Conductors got their name by both guiding orchestras and wielding copper batons that deflect lightning away from the brass section. Behold an electrifying performance with this GrouponLive deal to see "Crossing the Stream", presented by the Fort Wayne Philharmonic on Friday, February 1, at 7 p.m. at the Arts United Center. Doors open at 5:30 p.m. Choose from the following options:
- For $39, you get four tickets to the performance (up to an $88 value).
- For $20, you get two tickets to the performance (up to a $44 value).
- For $11, you get one ticket to the performance (up to a $22 value).
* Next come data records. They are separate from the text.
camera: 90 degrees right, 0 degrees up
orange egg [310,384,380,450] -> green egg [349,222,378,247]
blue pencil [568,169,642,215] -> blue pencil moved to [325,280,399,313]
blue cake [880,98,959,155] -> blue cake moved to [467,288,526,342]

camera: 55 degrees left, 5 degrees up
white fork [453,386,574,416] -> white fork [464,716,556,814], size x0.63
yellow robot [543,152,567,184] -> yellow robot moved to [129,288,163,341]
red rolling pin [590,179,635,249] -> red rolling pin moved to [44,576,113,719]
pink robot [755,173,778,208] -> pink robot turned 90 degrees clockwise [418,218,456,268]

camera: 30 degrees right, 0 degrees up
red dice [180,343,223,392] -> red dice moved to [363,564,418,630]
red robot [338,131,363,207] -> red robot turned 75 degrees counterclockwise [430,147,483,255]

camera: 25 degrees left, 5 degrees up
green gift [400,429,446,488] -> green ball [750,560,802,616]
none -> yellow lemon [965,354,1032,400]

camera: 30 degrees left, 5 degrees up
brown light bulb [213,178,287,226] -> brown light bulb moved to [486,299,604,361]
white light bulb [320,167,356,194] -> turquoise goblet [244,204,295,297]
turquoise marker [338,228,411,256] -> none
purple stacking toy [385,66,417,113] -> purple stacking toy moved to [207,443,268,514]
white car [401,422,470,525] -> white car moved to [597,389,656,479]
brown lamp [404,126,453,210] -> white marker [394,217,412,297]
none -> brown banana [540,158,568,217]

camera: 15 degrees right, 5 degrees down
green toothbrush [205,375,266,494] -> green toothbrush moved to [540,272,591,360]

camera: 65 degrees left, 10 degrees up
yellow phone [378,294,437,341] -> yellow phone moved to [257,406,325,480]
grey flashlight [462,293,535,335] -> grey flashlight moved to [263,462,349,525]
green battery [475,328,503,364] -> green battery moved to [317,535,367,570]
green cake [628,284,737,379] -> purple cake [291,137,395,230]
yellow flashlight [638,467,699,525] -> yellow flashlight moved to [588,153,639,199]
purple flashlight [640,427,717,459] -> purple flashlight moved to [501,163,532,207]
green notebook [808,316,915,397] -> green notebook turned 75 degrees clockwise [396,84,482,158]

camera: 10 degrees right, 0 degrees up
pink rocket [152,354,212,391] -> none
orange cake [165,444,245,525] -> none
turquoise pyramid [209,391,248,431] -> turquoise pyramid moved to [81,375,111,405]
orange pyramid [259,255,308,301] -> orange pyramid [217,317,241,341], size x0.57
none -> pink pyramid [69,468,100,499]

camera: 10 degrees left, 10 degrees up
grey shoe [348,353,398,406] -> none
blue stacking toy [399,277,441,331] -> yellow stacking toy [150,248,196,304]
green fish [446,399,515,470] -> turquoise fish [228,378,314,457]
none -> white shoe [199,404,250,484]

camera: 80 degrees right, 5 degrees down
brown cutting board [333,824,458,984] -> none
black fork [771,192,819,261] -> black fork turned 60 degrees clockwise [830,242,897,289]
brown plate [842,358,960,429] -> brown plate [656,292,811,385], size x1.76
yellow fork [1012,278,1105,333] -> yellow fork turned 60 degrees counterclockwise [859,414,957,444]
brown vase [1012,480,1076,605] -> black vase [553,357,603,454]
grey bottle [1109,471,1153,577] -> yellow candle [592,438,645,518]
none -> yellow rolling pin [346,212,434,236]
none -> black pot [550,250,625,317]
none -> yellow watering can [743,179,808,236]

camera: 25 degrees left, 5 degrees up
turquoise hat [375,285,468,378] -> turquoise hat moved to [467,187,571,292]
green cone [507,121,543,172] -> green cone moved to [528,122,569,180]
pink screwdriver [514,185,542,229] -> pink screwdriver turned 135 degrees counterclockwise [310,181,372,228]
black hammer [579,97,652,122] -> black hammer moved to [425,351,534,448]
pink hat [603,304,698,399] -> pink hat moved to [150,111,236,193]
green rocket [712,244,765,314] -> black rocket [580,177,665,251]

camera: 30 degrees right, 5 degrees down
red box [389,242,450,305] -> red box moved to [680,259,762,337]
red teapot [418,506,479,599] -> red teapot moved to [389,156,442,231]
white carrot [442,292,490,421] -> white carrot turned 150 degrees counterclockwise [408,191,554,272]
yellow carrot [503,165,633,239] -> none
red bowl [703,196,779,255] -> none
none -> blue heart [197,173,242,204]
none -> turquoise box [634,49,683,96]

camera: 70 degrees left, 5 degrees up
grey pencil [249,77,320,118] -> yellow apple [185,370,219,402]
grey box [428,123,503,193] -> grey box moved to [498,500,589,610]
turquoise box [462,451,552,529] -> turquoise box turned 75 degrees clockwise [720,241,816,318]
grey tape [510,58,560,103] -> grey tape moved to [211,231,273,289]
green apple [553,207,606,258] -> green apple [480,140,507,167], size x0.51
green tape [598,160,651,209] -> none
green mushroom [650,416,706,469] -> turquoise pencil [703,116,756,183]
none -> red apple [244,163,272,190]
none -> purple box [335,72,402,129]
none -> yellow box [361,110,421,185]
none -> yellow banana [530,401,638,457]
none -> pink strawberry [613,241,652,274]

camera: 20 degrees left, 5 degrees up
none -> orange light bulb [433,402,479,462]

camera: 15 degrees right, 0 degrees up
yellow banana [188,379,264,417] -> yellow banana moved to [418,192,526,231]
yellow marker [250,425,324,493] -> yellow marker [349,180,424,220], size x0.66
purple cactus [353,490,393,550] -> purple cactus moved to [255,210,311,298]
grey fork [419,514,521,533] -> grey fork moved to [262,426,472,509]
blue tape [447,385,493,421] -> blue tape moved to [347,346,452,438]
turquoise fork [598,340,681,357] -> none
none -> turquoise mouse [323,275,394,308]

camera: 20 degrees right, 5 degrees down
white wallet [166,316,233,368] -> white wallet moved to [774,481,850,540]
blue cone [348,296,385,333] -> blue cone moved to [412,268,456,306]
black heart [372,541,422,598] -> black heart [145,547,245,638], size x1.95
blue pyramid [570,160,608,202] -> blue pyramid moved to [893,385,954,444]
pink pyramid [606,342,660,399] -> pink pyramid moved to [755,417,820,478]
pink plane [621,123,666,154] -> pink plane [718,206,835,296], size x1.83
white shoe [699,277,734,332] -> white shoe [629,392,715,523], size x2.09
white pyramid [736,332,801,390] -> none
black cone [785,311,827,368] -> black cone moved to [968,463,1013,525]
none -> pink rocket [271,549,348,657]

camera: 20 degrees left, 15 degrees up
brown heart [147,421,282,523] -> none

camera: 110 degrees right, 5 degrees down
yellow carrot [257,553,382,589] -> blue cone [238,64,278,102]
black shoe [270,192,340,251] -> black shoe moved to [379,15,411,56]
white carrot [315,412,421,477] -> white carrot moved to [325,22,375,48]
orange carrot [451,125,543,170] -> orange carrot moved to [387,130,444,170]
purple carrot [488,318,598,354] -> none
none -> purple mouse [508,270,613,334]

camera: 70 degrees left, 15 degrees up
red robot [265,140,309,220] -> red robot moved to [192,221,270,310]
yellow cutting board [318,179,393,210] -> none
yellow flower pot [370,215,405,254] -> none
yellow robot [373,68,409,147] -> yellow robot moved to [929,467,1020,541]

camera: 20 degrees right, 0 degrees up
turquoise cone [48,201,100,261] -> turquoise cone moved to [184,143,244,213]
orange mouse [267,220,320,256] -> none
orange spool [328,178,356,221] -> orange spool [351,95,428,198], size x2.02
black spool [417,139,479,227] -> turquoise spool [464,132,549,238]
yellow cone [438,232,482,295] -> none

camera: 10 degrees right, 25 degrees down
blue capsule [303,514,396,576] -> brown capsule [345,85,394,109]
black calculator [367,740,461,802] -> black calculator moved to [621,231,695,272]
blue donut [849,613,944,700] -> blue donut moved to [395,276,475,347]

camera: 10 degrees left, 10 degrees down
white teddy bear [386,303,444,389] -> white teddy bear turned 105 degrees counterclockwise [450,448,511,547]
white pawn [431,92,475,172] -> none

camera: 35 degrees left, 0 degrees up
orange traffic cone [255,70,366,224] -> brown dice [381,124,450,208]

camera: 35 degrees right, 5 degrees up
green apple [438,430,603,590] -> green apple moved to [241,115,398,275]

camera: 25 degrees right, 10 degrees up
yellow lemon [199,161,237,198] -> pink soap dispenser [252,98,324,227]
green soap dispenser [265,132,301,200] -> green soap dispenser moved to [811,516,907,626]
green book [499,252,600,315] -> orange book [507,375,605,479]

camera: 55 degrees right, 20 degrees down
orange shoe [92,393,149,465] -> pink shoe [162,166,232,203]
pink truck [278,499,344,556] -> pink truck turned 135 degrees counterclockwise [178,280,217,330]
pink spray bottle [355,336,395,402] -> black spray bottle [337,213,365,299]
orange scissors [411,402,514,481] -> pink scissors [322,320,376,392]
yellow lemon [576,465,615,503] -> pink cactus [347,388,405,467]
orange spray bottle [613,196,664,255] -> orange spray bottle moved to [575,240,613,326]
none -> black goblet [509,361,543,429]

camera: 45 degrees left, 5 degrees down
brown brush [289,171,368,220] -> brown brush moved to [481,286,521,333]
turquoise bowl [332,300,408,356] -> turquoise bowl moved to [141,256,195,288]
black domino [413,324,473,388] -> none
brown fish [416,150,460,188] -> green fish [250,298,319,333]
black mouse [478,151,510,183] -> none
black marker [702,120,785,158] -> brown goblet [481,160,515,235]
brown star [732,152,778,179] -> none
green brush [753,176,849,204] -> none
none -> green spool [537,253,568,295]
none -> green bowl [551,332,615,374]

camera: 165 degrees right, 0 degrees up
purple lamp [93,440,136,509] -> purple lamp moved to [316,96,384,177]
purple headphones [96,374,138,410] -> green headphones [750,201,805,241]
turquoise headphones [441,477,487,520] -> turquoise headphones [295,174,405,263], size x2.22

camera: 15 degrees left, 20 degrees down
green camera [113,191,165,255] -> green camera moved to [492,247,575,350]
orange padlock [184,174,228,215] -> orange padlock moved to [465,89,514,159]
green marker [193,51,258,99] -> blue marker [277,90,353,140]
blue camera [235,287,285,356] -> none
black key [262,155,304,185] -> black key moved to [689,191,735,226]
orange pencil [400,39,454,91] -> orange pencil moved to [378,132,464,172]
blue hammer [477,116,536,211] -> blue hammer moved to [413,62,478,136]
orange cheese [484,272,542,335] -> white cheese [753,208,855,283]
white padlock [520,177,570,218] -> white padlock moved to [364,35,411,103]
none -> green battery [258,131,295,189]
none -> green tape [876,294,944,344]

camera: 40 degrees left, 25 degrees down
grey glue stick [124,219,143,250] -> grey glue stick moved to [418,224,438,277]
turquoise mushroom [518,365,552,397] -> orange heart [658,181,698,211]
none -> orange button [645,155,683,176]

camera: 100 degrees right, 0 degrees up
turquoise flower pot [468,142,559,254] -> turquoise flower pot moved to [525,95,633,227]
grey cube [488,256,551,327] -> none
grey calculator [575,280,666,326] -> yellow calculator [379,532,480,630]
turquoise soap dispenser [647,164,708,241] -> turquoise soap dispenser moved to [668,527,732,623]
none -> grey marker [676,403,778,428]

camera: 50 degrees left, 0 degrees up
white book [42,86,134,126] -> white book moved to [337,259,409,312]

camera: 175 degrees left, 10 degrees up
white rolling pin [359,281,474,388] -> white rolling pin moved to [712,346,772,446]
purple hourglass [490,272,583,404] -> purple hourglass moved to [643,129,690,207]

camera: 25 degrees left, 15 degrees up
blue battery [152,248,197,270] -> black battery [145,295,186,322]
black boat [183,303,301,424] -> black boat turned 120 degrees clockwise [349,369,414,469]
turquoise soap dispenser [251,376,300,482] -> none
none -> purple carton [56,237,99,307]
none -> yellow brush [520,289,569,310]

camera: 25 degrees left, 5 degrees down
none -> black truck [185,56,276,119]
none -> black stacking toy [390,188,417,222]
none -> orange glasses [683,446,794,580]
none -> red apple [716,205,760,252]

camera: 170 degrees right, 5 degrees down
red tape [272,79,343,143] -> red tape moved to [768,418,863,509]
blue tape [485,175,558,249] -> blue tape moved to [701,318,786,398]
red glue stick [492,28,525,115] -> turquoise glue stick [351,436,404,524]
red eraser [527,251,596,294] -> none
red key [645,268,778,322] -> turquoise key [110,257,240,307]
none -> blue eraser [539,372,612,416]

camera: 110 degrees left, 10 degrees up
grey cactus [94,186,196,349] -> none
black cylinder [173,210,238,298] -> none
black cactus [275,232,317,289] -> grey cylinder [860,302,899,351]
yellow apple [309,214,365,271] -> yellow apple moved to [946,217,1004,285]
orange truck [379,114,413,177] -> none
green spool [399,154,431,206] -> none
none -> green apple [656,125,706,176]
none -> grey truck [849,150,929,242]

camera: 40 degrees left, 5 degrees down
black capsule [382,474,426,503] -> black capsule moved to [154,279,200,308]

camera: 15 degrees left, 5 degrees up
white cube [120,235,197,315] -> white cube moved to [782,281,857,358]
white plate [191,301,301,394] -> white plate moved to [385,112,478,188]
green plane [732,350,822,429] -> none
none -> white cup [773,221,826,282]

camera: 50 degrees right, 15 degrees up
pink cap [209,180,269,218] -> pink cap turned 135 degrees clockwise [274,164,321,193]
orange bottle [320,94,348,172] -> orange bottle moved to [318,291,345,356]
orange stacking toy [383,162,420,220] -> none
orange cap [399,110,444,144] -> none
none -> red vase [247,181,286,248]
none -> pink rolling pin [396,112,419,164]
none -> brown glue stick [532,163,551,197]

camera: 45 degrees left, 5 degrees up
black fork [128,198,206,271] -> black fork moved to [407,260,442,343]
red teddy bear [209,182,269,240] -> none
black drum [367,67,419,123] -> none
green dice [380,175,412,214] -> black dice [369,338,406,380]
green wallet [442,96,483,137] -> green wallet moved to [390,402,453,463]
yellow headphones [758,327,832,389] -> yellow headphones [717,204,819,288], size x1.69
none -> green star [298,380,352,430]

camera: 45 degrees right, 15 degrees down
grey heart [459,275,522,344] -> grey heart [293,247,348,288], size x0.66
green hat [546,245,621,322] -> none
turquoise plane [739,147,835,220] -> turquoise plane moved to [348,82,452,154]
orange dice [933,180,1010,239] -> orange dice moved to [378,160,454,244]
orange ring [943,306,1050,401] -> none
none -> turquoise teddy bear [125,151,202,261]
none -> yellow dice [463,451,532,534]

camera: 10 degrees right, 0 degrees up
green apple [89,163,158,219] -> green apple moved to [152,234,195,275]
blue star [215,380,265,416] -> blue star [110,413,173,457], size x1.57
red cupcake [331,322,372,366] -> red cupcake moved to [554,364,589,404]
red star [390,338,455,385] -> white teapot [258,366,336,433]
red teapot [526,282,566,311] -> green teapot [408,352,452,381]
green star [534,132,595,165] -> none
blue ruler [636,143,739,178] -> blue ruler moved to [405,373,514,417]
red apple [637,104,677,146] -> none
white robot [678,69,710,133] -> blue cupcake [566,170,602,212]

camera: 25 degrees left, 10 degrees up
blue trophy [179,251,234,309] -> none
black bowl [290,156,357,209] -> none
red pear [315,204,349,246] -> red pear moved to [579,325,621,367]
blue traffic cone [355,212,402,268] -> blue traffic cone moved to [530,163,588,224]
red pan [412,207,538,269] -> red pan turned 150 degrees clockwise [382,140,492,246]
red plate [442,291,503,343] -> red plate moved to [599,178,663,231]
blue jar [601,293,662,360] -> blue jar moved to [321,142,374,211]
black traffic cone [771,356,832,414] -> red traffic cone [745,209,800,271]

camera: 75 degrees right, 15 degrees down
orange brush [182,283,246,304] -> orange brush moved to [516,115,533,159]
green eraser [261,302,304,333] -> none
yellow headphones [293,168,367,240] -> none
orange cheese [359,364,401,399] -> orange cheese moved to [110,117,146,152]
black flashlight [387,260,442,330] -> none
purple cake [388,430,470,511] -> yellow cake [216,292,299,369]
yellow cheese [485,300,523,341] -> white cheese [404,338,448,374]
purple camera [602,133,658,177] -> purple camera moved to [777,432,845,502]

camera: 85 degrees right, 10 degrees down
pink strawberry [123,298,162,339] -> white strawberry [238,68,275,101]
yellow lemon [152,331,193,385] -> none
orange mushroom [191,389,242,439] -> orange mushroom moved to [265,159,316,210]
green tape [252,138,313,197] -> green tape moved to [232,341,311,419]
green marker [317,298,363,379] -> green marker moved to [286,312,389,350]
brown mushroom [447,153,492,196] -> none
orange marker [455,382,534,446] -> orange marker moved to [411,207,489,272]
Musical director Andrew Constantine conducts a miniature orchestra in a powerful evening of chamber music, aided by principal clarinetist Campbell MacDonald. Haydn’s Symphony no. 82, The Bear, roars into action with heart-pounding urgency, its melodic motifs emerging from the interplay of brisk, decisive musical phrases. Inlaid with Arabian flourishes, Sibelius’s Belshazzar’s Feast follows, building from an ominous hush to a thrumming bacchanal. The piece has its origins in a set of incidental music he composed for a friend’s play, and a theatrical quality still haunts the orchestral suite with its marches and dances.
Fellow Finn Jukka Tiensuu composed Puro for the clarinet in 1989. The opening hangs on a series of high, sliding notes that variously resemble a warning siren from some celestial realm or a distant rusty gate pushed by the wind. Meanwhile, fragments of other melodies gather forebodingly in the air, amassing an almost unbearable tension between the orchestra and MacDonald’s long, drawn-out reed work. Ending the evening on a more comforting note is Elgar’s Serenade in E Minor, a characteristically sentimental and highly melodious piece as moving and deeply layered as an ocarina carved from an onion.
Arts United Center
The huge, arching windows that grace the Arts United Center were designed to evoke the curves of a violin, but the façade equally resembles the face of a wide-eyed, happy creature—a jack-o'-lantern perhaps, or a snub-nosed dog. As visitors enter through its friendly mouth, they crane their necks at leaping arches of bare brick and, in the auditorium, titanic pillars of angled concrete. There, 660 seats slope sharply downward toward the stage, uninterrupted by a center aisle to create dozens more opportunities for handholding during concerts and plays.